= Stored data =
....................

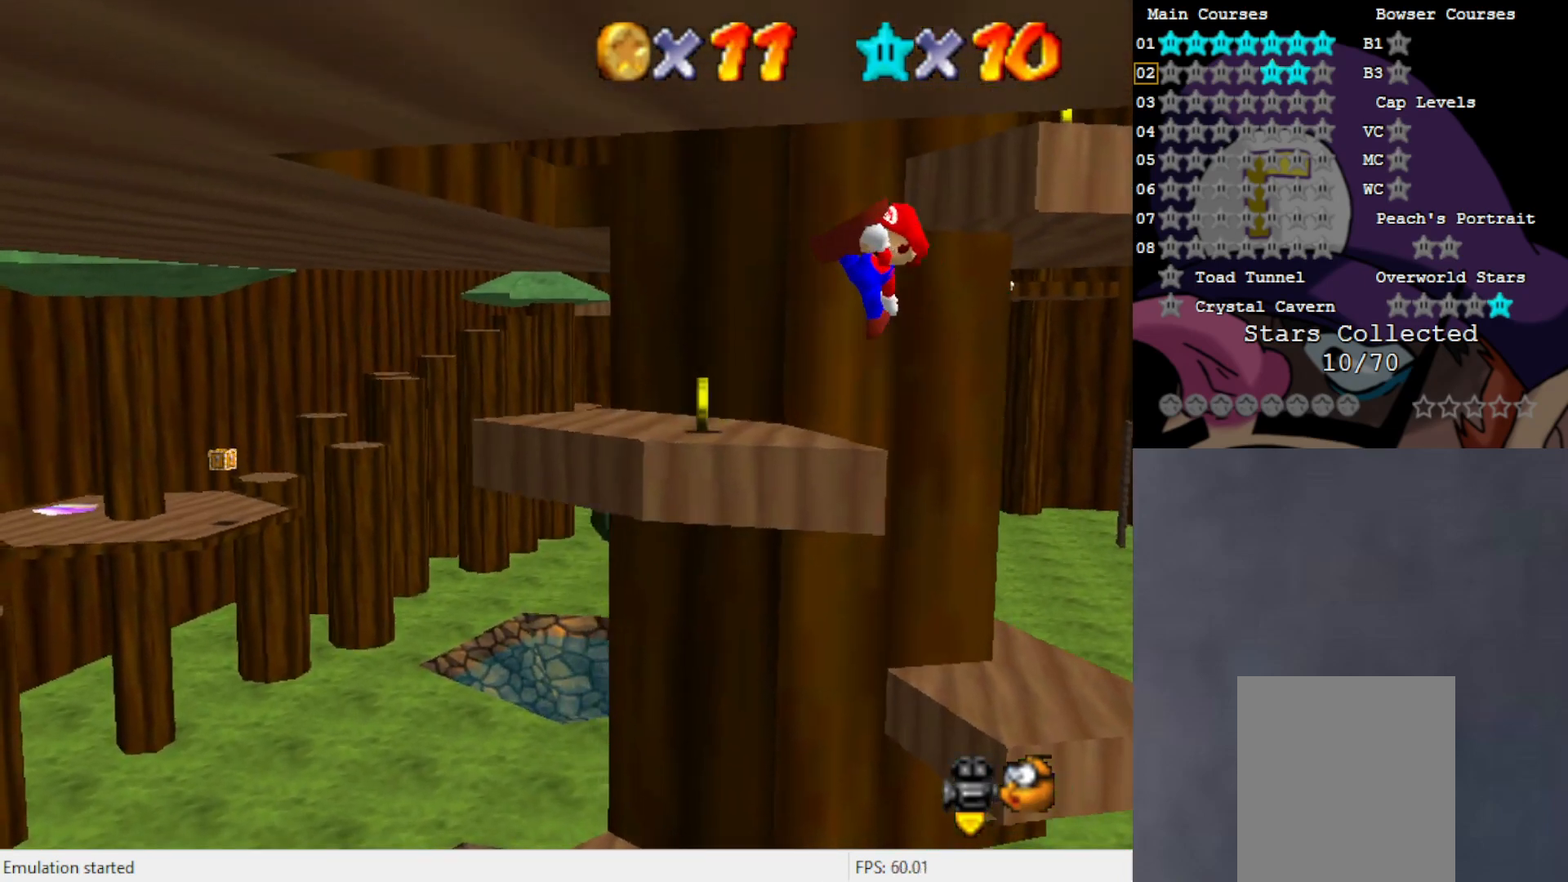
{"buttons": ["A"], "left_stick": "left", "events": [[33, "B", "up"], [50, "A", "up"], [83, "left_stick", "center"], [383, "A", "down"], [383, "left_stick", "left"]]}
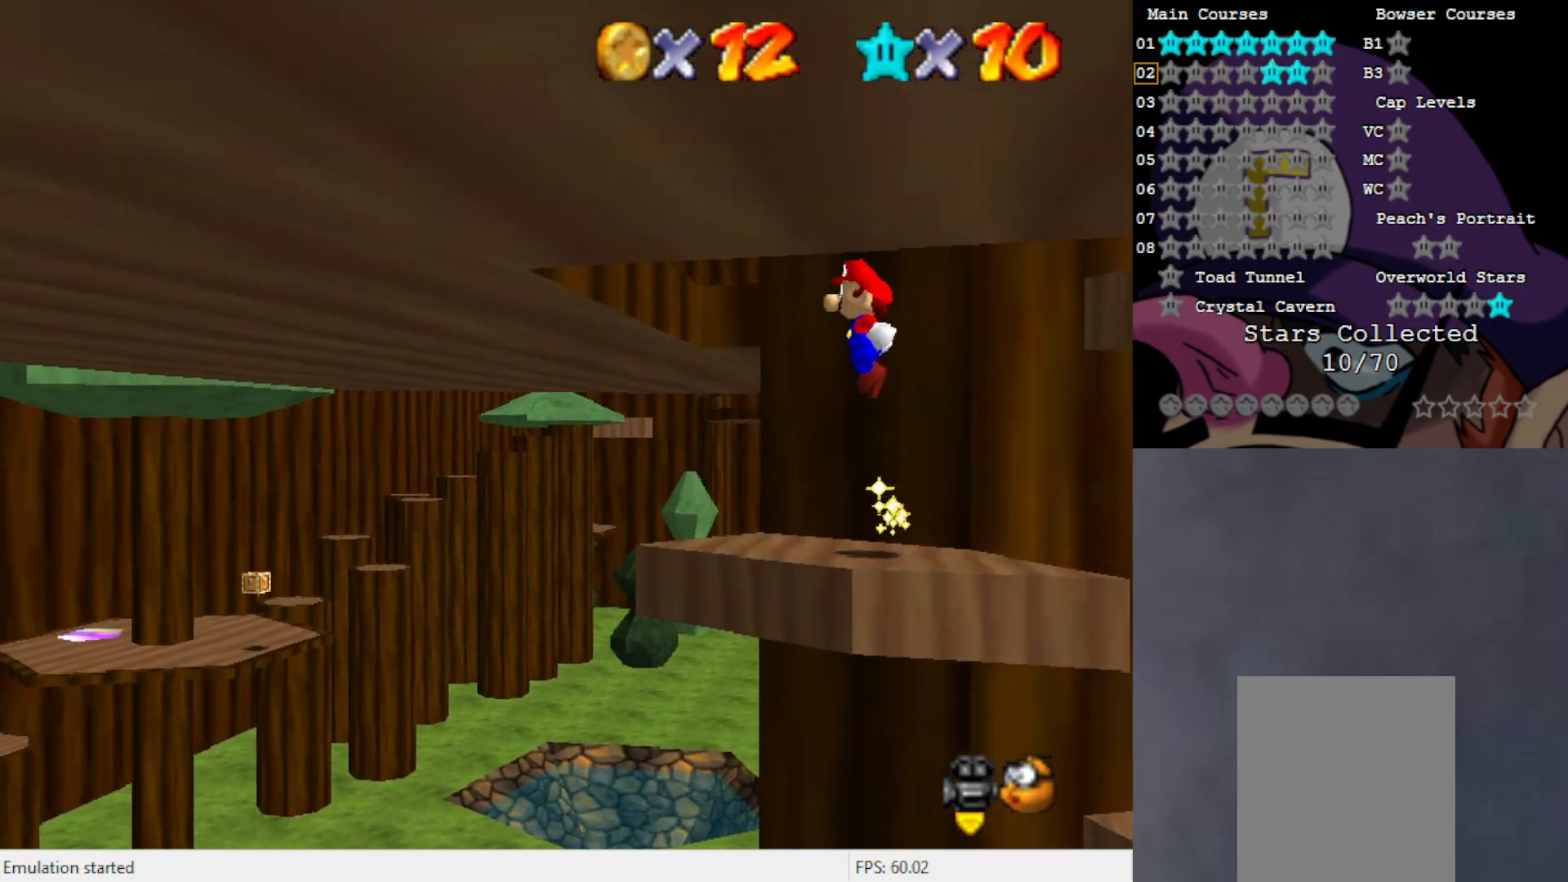
{"buttons": [], "left_stick": "center", "events": [[267, "left_stick", "center"], [300, "A", "up"]]}
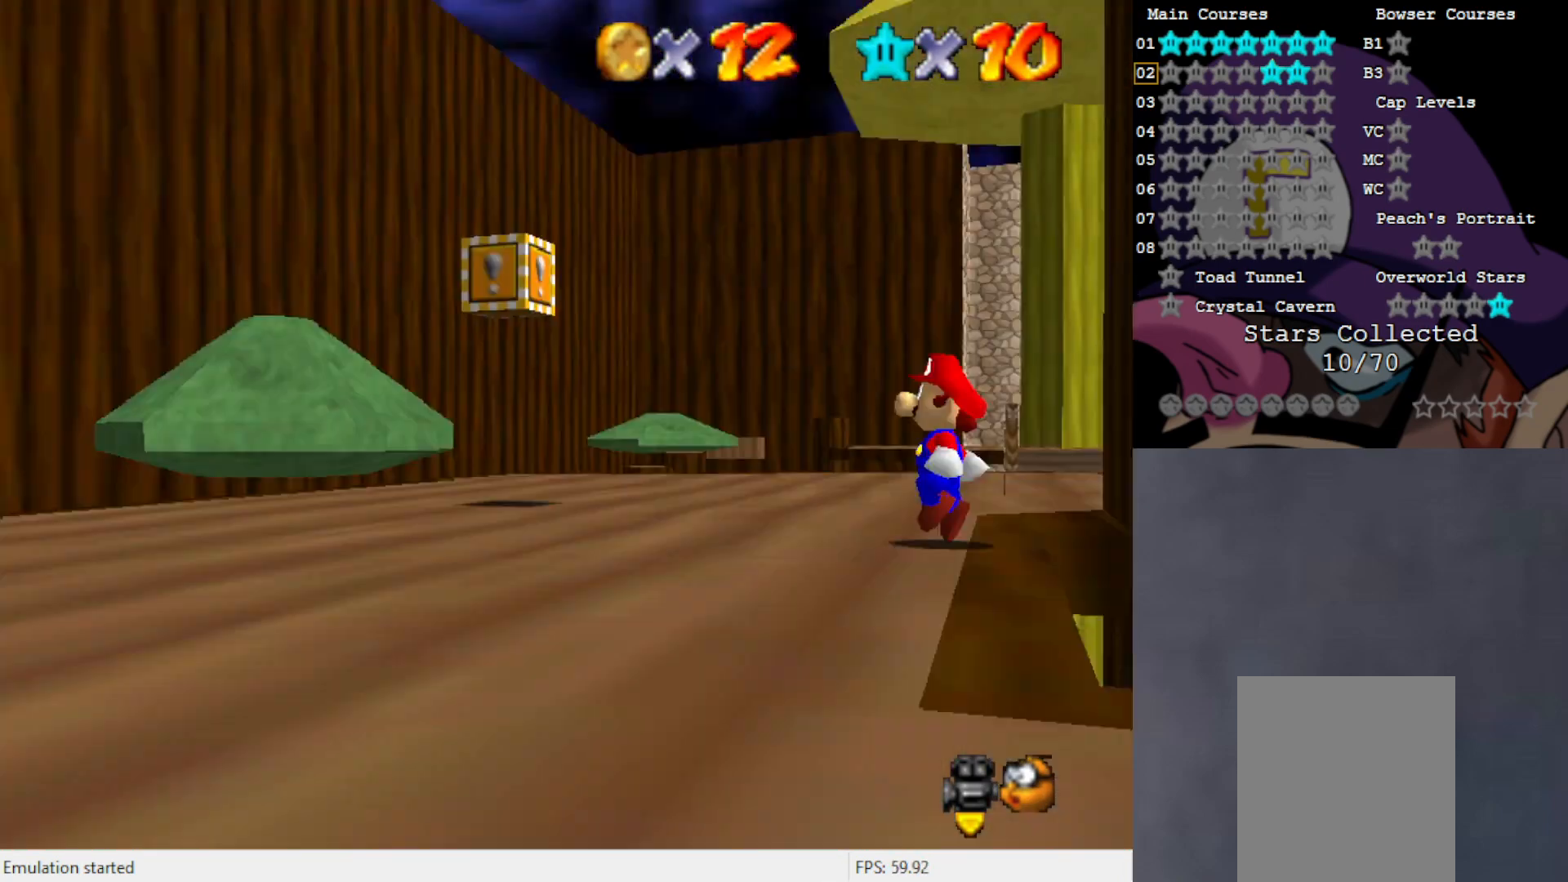
{"buttons": [], "left_stick": "left", "events": [[417, "C_LEFT", "down"], [500, "C_LEFT", "up"], [500, "left_stick", "left"]]}
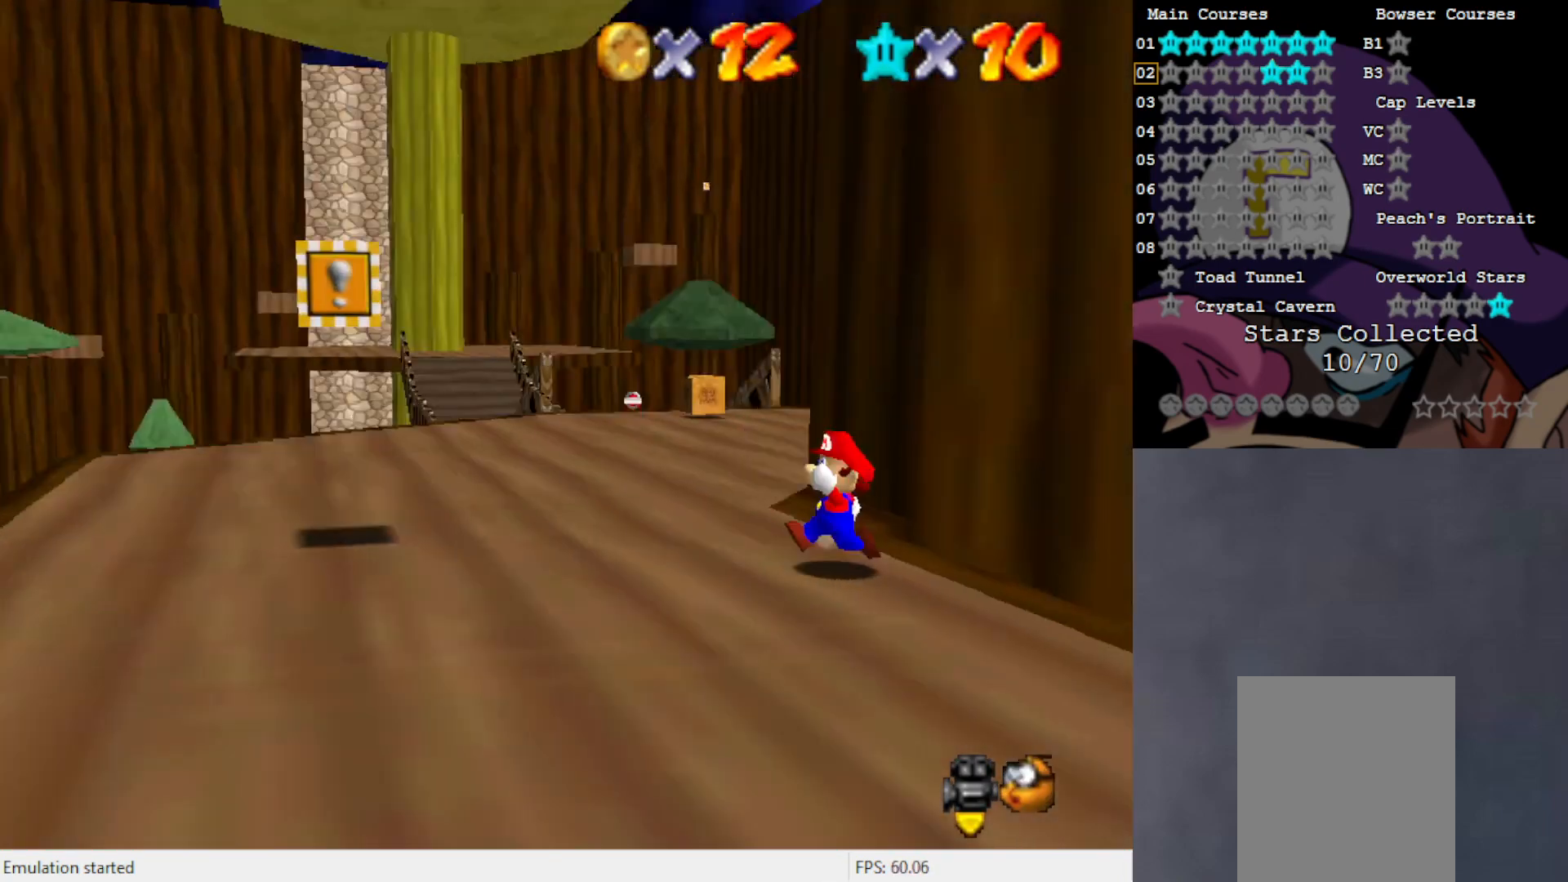
{"buttons": [], "left_stick": "left", "events": []}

....................

= Task to carry out =
Tally the lines above that include "down", and reply with only the tally.

= Task answer =
2